Lukaschenko bei Putin in SotschiZu Besuch bei seinem letzten Freund
Der Druck auf Alexander Lukaschenko wächst nach dem Flugzeugzwischenfall. Gestern reiste der weissrussische Machthaber nach Russland, um sich der Unterstützung des Kreml zu versichern.
Gestern ist Alexander Lukaschenko in sein Flugzeug gestiegen und ins russische Sotschi geflogen. Nichts Ungewöhnliches so weit, der weissrussische Machthaber trifft Wladimir Putin in diesem Jahr schon zum dritten Mal. Sicher war sein Flug am Freitag aber einsamer als gewöhnlich: Der Himmel über Belarus ist leerer, seit Lukaschenko vergangenen Sonntag eine Ryanair-Maschine zur Landung zwang.
Europäische Fluggesellschaften meiden das Land, und die staatliche Fluglinie Belavia darf nicht mehr in die EU-Staaten fliegen. Minsk drohen zudem noch weitere Sanktionen.
In Sotschi beklagte Lukaschenko nun den Druck des Westens, Belavia würde bestraft, obwohl sie nichts mit dem Vorfall zu tun habe. Putin stimmte ihm zu, bei der Reaktion des Westens handle es sich um «einen emotionalen Ausbruch».

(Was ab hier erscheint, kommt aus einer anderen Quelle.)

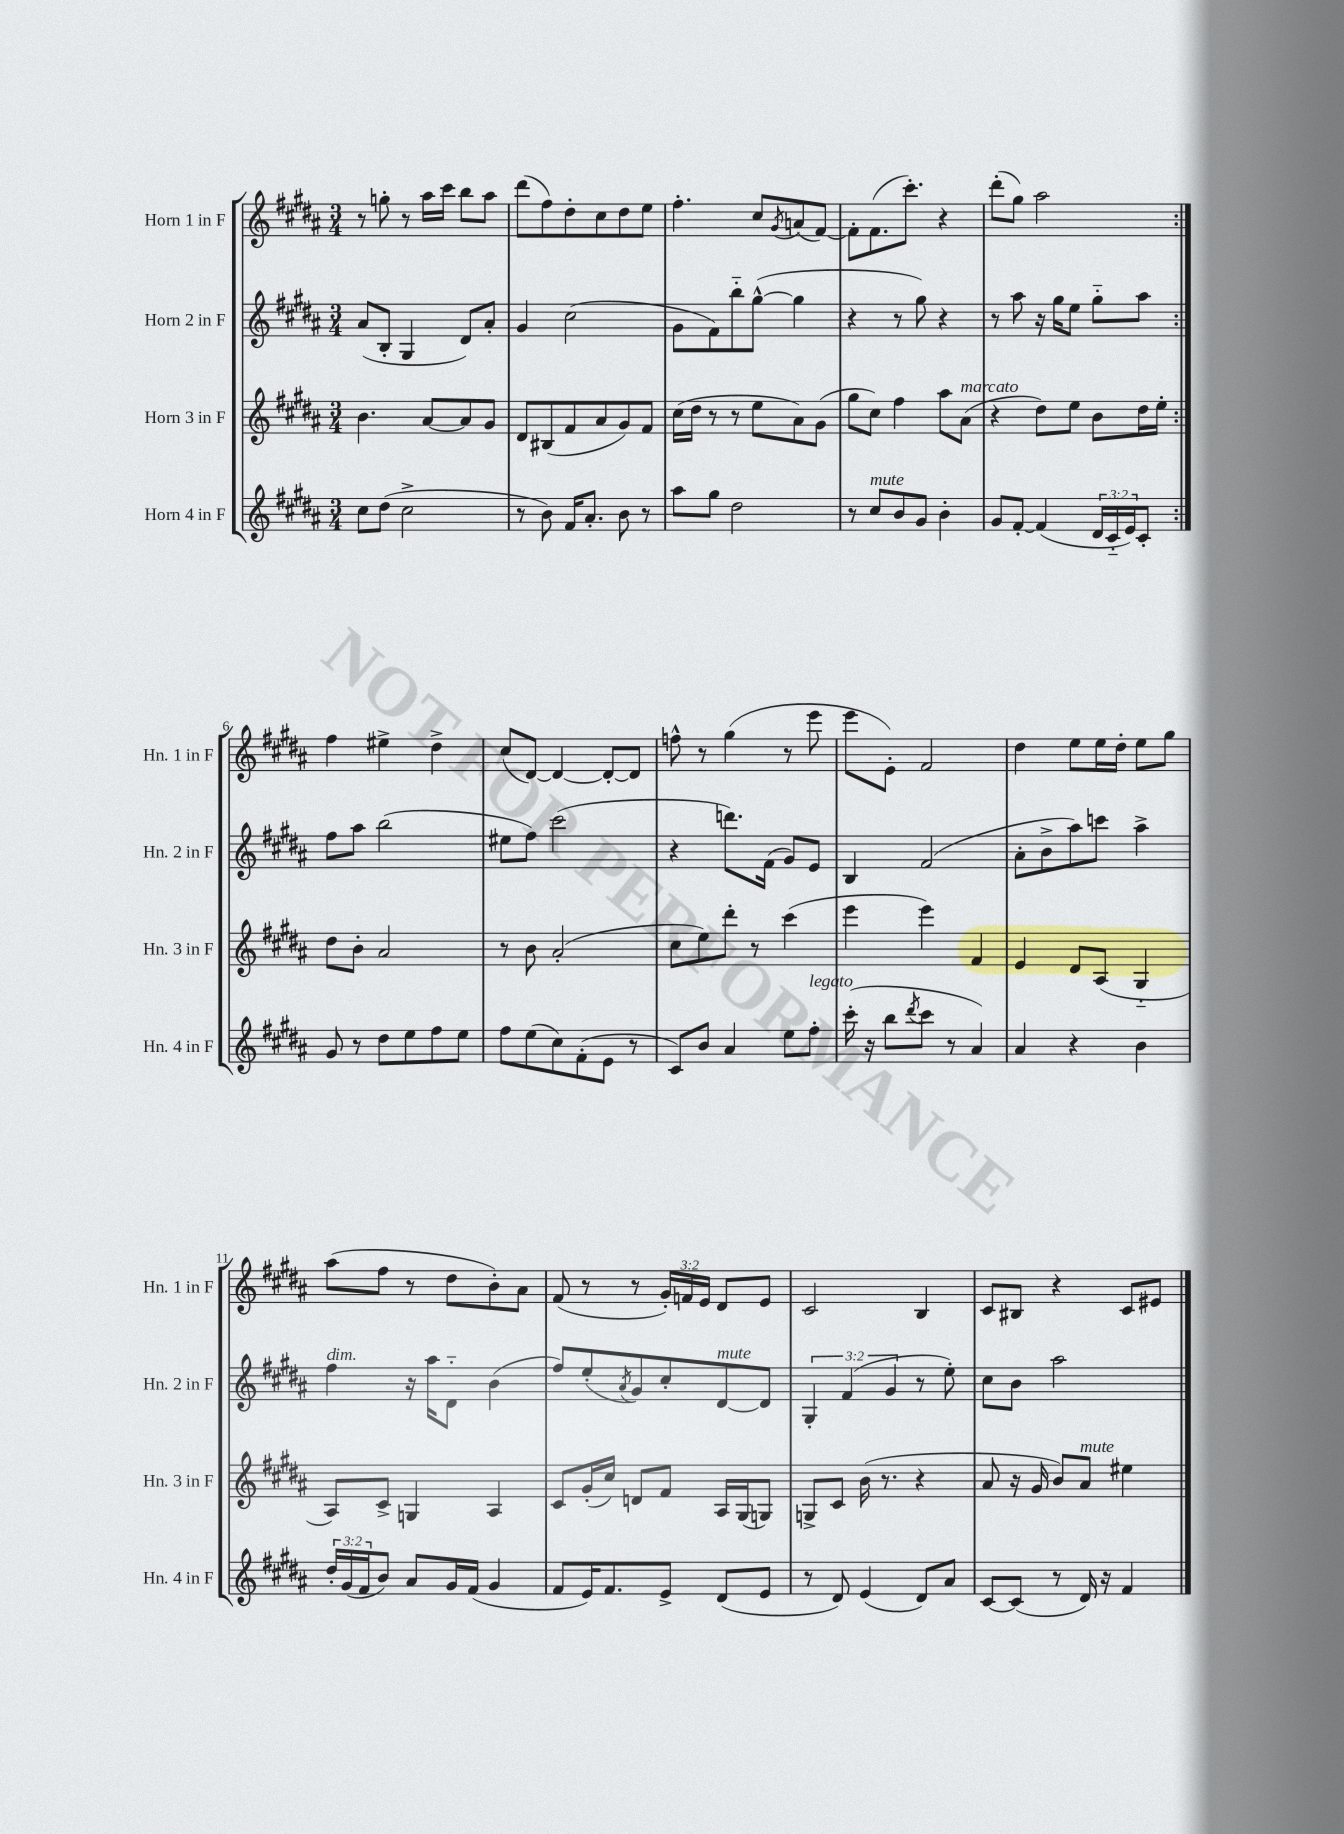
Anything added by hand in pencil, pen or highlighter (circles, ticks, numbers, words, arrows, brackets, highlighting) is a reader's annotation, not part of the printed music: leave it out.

**kern	**kern	**kern	**kern
*staff4	*staff3	*staff2	*staff1
*clefG2	*clefG2	*clefG2	*clefG2
*k[f#c#g#d#a#]	*k[f#c#g#d#a#]	*k[f#c#g#d#a#]	*k[f#c#g#d#a#]
*M3/4	*M3/4	*M3/4	*M3/4
8cc#	4.b	(8a#	8r
(8dd#	.	8B'	8gg'
2cc#^	.	4G#	8r
.	[8a#	.	16aa#
.	.	.	16ccc#
.	8a#]	8d#)	8bb
.	8g#	8a#'	8aa#
=	=	=	=
8r	8d#	4g#	(8ddd#
8b)	(8B#	.	8ff#)
16f#	8f#	(2cc#	8dd#'
8.a#'	.	.	.
.	8a#	.	8cc#
8b	8g#)	.	8dd#
8r	8f#	.	8ee
=	=	=	=
8aa#	(16cc#	8g#	4.ff#'
.	16dd#	.	.
8gg#	8r	8f#)	.
2dd#	8r	8bb'~	.
.	8ee	([8gg#^^	8cc#
.	.	.	8qg#
.	8a#)	4gg#]	(8a
.	(8g#	.	[8f#)
=	=	=	=
8r	8gg#	4r	8f#']
8cc#	8cc#)	.	(8.f#
8b	4ff#	8r	.
.	.	.	8.ccc#')
8g#	.	8gg#)	.
4b'	8aa#	4r	4r
.	(8a#	.	.
=	=	=	=
8g#	4r	8r	(8ddd#'
[8f#'	.	8aa#	8gg#)
(4f#]	8dd#)	16r	2aa#
.	.	16gg#	.
.	8ee	8ee	.
24d#	8b	8gg#'~	.
24c#'~	.	.	.
24e)	.	.	.
8c#'	16dd#	8aa#	.
.	16ee'	.	.
=:|!	=:|!	=:|!	=:|!
8g#	8dd#	8ff#	4ff#
8r	8b'	8aa#	.
8dd#	2a#	(2bb	4ee#^
8ee	.	.	.
8ff#	.	.	4dd#^
8ee	.	.	.
=	=	=	=
8ff#	8r	8ee#	(8cc#
(8ee	8b	8ff#)	[8d#)
8cc#)	(2a#'	(2ccc#	4d#_
(8f#'	.	.	.
8e	.	.	8d#'_
8r	.	.	8d#]
=	=	=	=
8c#)	8cc#	4r	8ff^^
8b	8ee)	.	8r
4a#	8ddd#'	8.ddd)	(4gg#
.	8r	.	.
.	.	(16f#	.
8ee	(4ccc#	8g#)	8r
8ff#'	.	8e	8eee
=	=	=	=
(16ccc#'	4eee	4B	8eee
16r	.	.	.
8bb	.	.	8e')
8qddd#	.	.	.
8ccc#	4eee)	(2f#	2f#
8r	.	.	.
4a#)	4f#	.	.
=	=	=	=
4a#	4e	8a#'	4dd#
.	.	8b^	.
4r	8d#	8aa#)	8ee
.	(8A#	8ccc	16ee
.	.	.	16dd#'
4b	4G#'~	4aa#^	8ee
.	.	.	8gg#
=	=	=	=
24dd#'	8A#)	4ff#	(8aa#
(24g#	.	.	.
24f#	.	.	.
8b)	8c#^	.	8ff#
8a#	4G	16r	8r
.	.	16aa#	.
16g#	.	8d#'~	8dd#
(16f#	.	.	.
4g#	4A#	(4b	8b')
.	.	.	8a#
=	=	=	=
8f#	8c#	8ff#)	(8f#
16e)	(16g#'	(8ee'	8r
8.f#	16cc#)	.	.
.	.	8qa#	.
.	8d	8g#)	8r
8e^	8f#	8cc#'	24g#')
.	.	.	24f
.	.	.	24e
(8d#	16A#	[8d#	8d#
.	(16G#	.	.
8e	8G)	8d#]	8e
=	=	=	=
8r	8G^	6G#'	2c#
8d#)	8c#	.	.
.	.	(6f#	.
(4e	(16b	.	.
.	8.r	.	.
.	.	6g#	.
8d#)	4r	8r	4B
8a#	.	8ee')	.
=	=	=	=
[8c#	8a#	8cc#	8c#
(8c#]	16r	8b	8B#
.	16g#	.	.
8r	8b)	2aa#	4r
16d#)	8a#	.	.
16r	.	.	.
4f#	4ee#	.	8c#
.	.	.	8e#
==	==	==	==
*-	*-	*-	*-
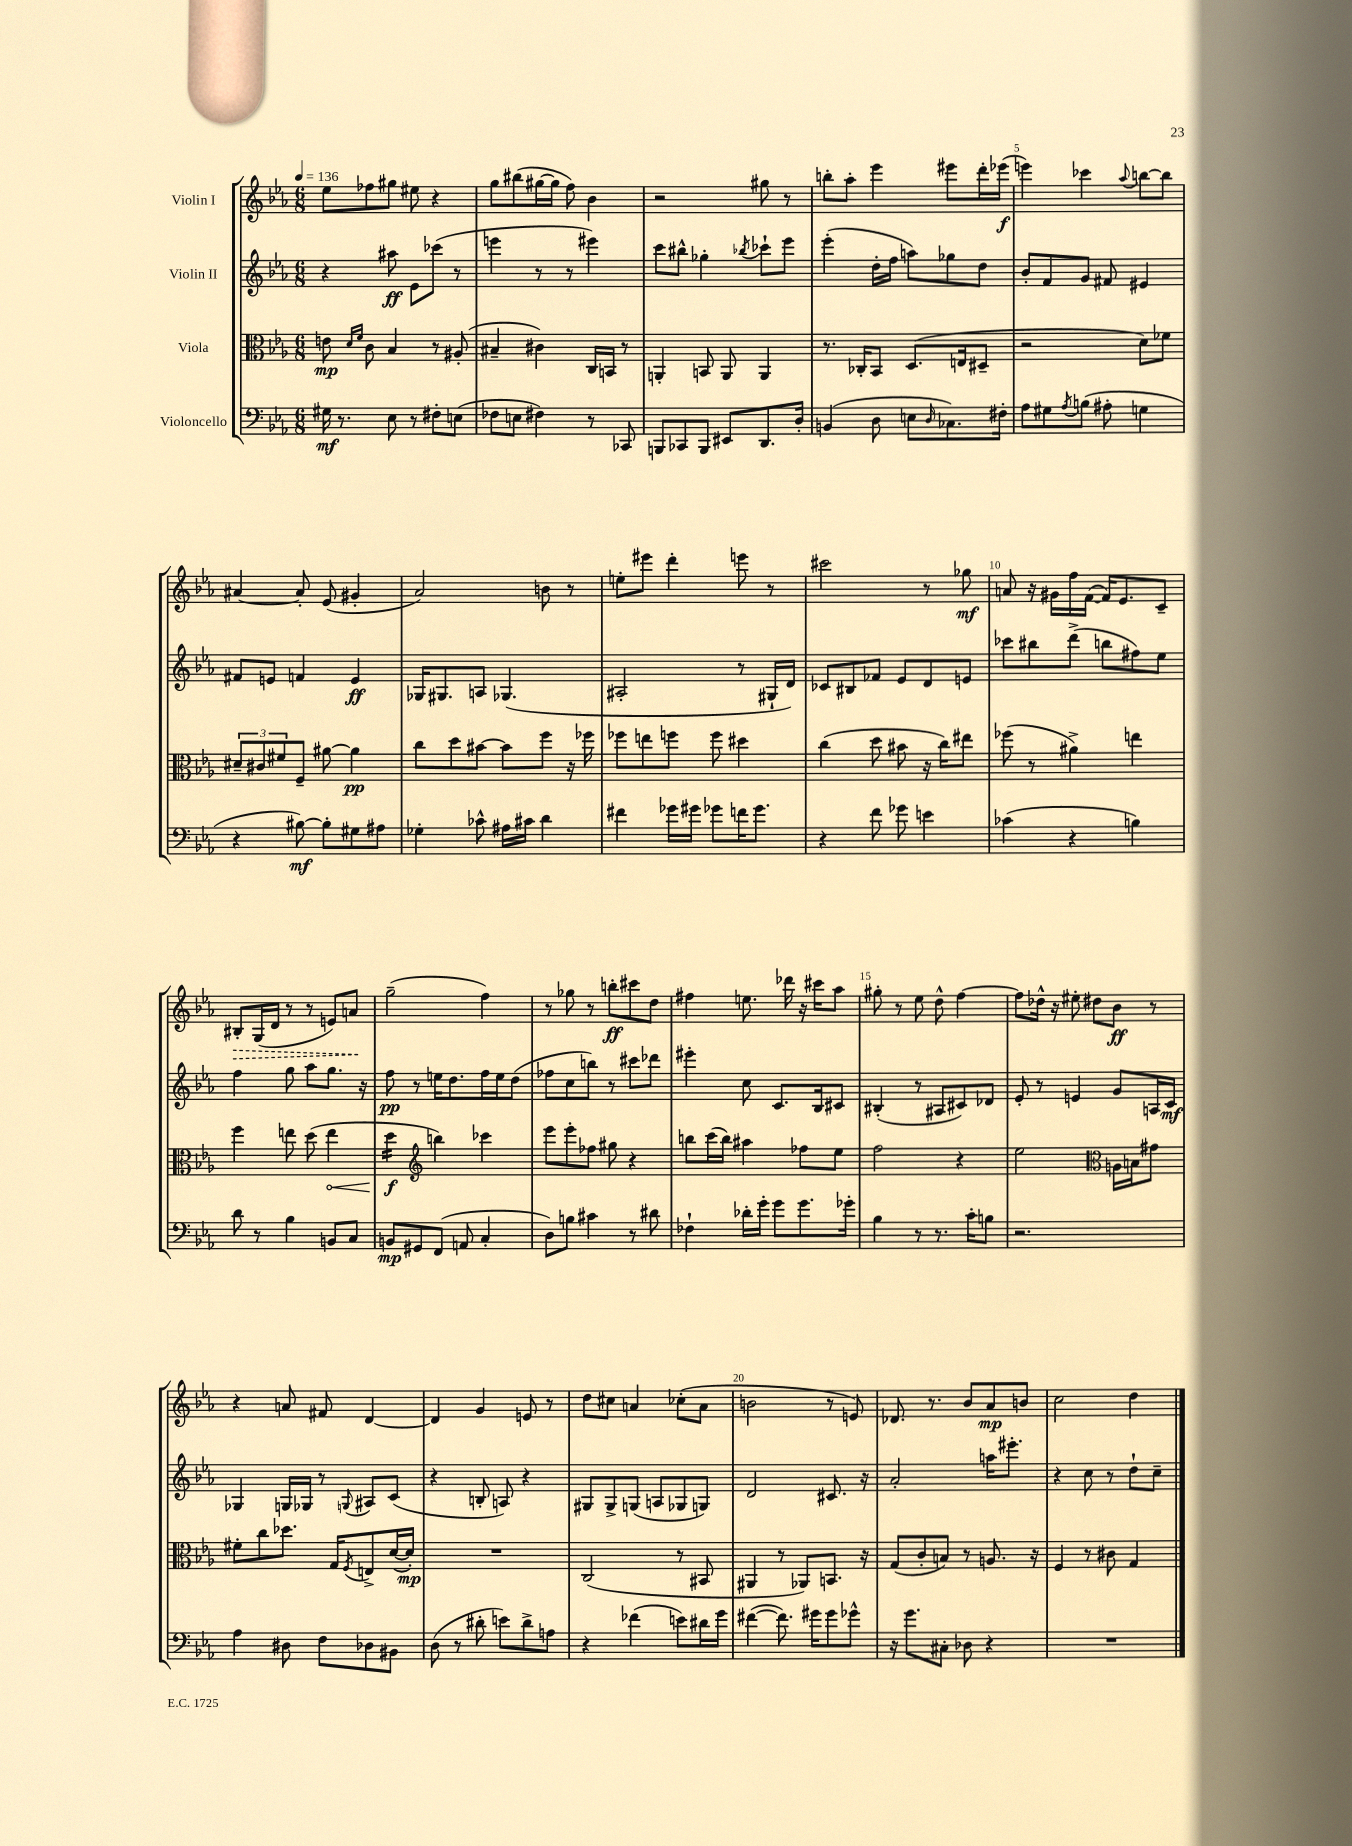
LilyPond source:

<<
\new StaffGroup <<
\new Staff = "s0" \with { instrumentName = "Violin I" } {
    \clef treble \key ees \major \numericTimeSignature \time 6/8 \tempo 4 = 136
    ees''8 fes''8 gis''8 eis''8 r4 |
    g''8 bis''8( gis''16~ gis''16 f''8) bes'4 |
    r2 gis''8 r8 |
    b''8-. aes''8-. ees'''4 eis'''8 d'''16-. ees'''16\f( |
    e'''4) ces'''4 \appoggiatura { aes''8 } b''8~ b''8 |
    ais'4~ ais'8-. ees'8( gis'4-. |
    aes'2) b'8 r8 |
    e''8-. eis'''8 d'''4-. e'''8 r8 |
    cis'''2 r8 ges''8\mf |
    a'8 r16 gis'16 f''16 f'16~( f'16) ees'8. c'8-- |
    \once \override Hairpin.style = #'dashed-line bis8-.\> g16( d'16 r8 r8 e'8) a'8\! |
    g''2--( f''4) |
    r8 ges''8 r8 b''8-.\ff cis'''8 d''8 |
    fis''4 e''8. des'''16 r16 cis'''16 aes''8 |
    gis''8-. r8 ees''8 d''8-^ f''4~ |
    f''8 des''16-^ r16 eis''8-. dis''8 bes'8\ff r8 |
    r4 a'8 fis'8 d'4~ |
    d'4 g'4 e'8 r8 |
    d''8 cis''8 a'4 ces''8-.( a'8 |
    b'2 r8 e'8) |
    des'8. r8. bes'8 aes'8\mp b'8 |
    c''2 d''4 \bar "|." |
}
\new Staff = "s1" \with { instrumentName = "Violin II" } {
    \clef treble \key ees \major \numericTimeSignature \time 6/8
    r4 ais''8\ff ees'8 ces'''8( r8 |
    e'''4 r8 r8 eis'''4) |
    c'''8 bis''8-^ ges''4-. \acciaccatura { bes''8 } ces'''8-! ees'''8 |
    ees'''4-.( d''16-. f''16 a''8) ges''8 d''8 |
    bes'8-. f'8 g'8 fis'8 eis'4 |
    fis'8 e'8 f'4 e'4\ff |
    ges16 gis8. a8 ges4.( |
    ais2-. r8 gis16-! d'16) |
    ces'8 bis8 fes'8 ees'8 d'8 e'8 |
    ces'''8 bis''8 d'''8->( b''8 fis''8) ees''8 |
    f''4 g''8 aes''8 g''8. r16 |
    f''8\pp r8 e''16 d''8. f''16 e''16 d''8( |
    fes''8 c''8 b''8) r8 cis'''8 des'''8 |
    eis'''4-. c''8 c'8. bes16 cis'8 |
    bis4-.( r8 ais8 cis'8) des'8 |
    ees'8-. r8 e'4 g'8 a16 c'16\mf |
    ges4 g16 ges16 r8 \appoggiatura { g8 } ais8 c'8( |
    r4 b8-. a8) r4 |
    gis8 gis8-> g8( a8 ges8 g8) |
    d'2 cis'8. r16 |
    aes'2-. a''16 eis'''8.-. |
    r4 c''8 r8 d''8-! c''8-- \bar "|." |
}
\new Staff = "s2" \with { instrumentName = "Viola" } {
    \clef alto \key ees \major \numericTimeSignature \time 6/8
    e'8\mp \grace { d'16 f'16 } c'8 bes4 r8 ais8-.( |
    bis4-- cis'4) c16 b,16 r8 |
    a,4-. b,8 a,8 a,4 |
    r8. ces16-. bes,8 d8.( e16 dis8-- |
    r2 d'8) fes'8 |
    \tuplet 3/2 { dis'8-- cis'8 fis'8 } f8-- ais'8~ ais'4\pp |
    c''8 d''8 bis'8~ bis'8 f''8 r16 fes''16 |
    fes''8 e''8 f''8 f''8 dis''4 |
    c''4( d''8 bis'8 r16 c''16) eis''8 |
    fes''8( r8 ais'4->) e''4 |
    f''4 e''8 d''8( \once \override Hairpin.circled-tip = ##t e''4\< |
    d''4:16\f\! \clef treble b''4) ces'''4 |
    ees'''8 ees'''8-. fes''8 gis''8 r4 |
    b''8 c'''16( b''16) ais''4 fes''8 ees''8 |
    f''2 r4 |
    ees''2 \clef alto a16 b16 gis'8 |
    fis'8-. c''8 des''8. g16 \acciaccatura { f8 } e8-> d'16~( d'16-.\mp) |
    R2. |
    c2( r8 bis,8 |
    ais,4 r8 aes,8) b,8. r16 |
    g8( c'8-. b8) r8 a8. r16 |
    f4 r8 cis'8 g4 \bar "|." |
}
\new Staff = "s3" \with { instrumentName = "Violoncello" } {
    \clef bass \key ees \major \numericTimeSignature \time 6/8
    gis16\mf r8. ees8 r8 fis8-. e8( |
    fes8 e8 fis4) r8 ces,8 |
    b,,8 ces,8 b,,8 eis,8 d,8. d16-. |
    b,4( d8 e8 \grace { d16 } ces8.) fis16-. |
    aes8 gis8 \acciaccatura { aes8 } b8( ais8-. g4 |
    r4 bis8~\mf) bis8-. gis8 ais8 |
    ges4-. ces'8-^ ais16 cis'16 d'4 |
    fis'4 ges'16 gis'16 ges'8 f'16 ges'8. |
    r4 f'8 ges'8 e'4 |
    ces'4( r4 b4) |
    d'8 r8 bes4 b,8 c8 |
    b,8\mp gis,8 f,8( a,8 c4-. |
    d8) b8 cis'4 r8 dis'8 |
    fes4-! des'16-. g'16-. g'8 g'8. ges'16-. |
    bes4 r8 r8. c'16-. b8 |
    r2. |
    aes4 dis8 f8 des8 bis,8 |
    d8( r8 dis'8-. e'8) dis'8-> a8 |
    r4 fes'4( e'8) dis'16 g'16 |
    fis'4~( fis'8.) gis'16 gis'8 ges'8-^ |
    r16 g'8. cis8-. des8 r4 |
    R2. \bar "|." |
}
>>
>>
\layout { \context { \Score \override BarNumber.break-visibility = ##(#f #t #t) barNumberVisibility = #(every-nth-bar-number-visible 5) } }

Auf ein Bad im Schwarzen Meer
Der Besuch in Sotschi war schon länger geplant; für Lukaschenko bekam er nun eine neue Dringlichkeit: Der weissrussische Machthaber musste sich vergewissern, dass Putin weiterhin hinter ihm steht. Dieser betonte bei dem Besuch nun mehrfach, dass er Lukaschenko in der Konfrontation mit dem Westen unterstütze – und lud den Amtskollegen an der Schwarzmeerküste zum Baden ein.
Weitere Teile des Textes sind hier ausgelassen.